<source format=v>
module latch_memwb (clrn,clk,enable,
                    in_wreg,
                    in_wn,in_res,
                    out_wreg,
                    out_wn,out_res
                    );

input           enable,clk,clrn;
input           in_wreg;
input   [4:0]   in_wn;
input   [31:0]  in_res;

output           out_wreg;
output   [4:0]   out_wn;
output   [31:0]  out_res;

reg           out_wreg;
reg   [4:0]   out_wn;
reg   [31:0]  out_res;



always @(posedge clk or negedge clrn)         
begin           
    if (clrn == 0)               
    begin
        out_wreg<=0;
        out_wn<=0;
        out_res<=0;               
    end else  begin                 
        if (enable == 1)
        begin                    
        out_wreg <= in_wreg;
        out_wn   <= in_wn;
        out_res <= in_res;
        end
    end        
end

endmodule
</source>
■ ■ ■ ■ ■ ■ ■
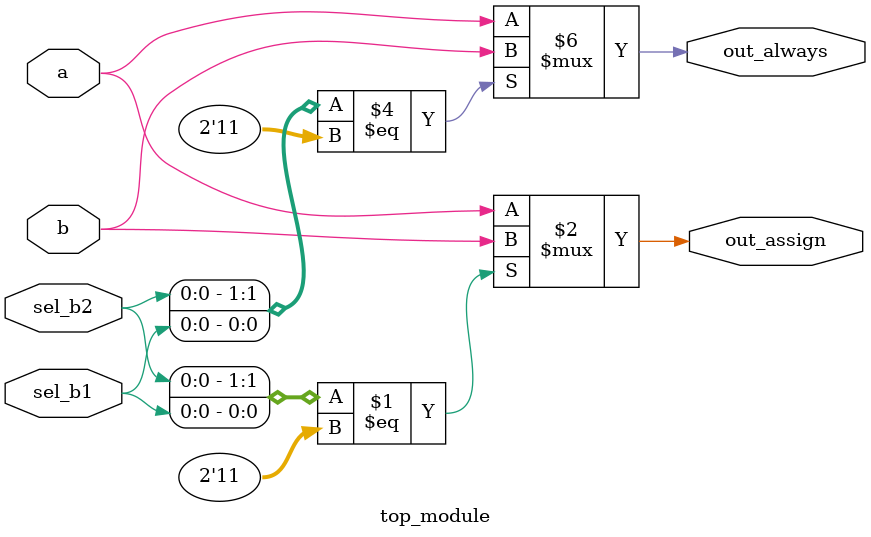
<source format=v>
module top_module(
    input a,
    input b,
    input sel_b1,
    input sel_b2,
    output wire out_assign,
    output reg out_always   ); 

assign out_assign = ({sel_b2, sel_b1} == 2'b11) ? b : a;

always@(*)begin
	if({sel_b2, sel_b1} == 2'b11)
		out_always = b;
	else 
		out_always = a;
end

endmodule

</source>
■ ■ ■ ■ ■ ■ ■
TASK REQUIREMENTS: From the records above, pull every line that carries the word "input".

RESPONSE AREA:
input           enable,clk,clrn;
input           in_wreg;
input   [4:0]   in_wn;
input   [31:0]  in_res;
    input a,
    input b,
    input sel_b1,
    input sel_b2,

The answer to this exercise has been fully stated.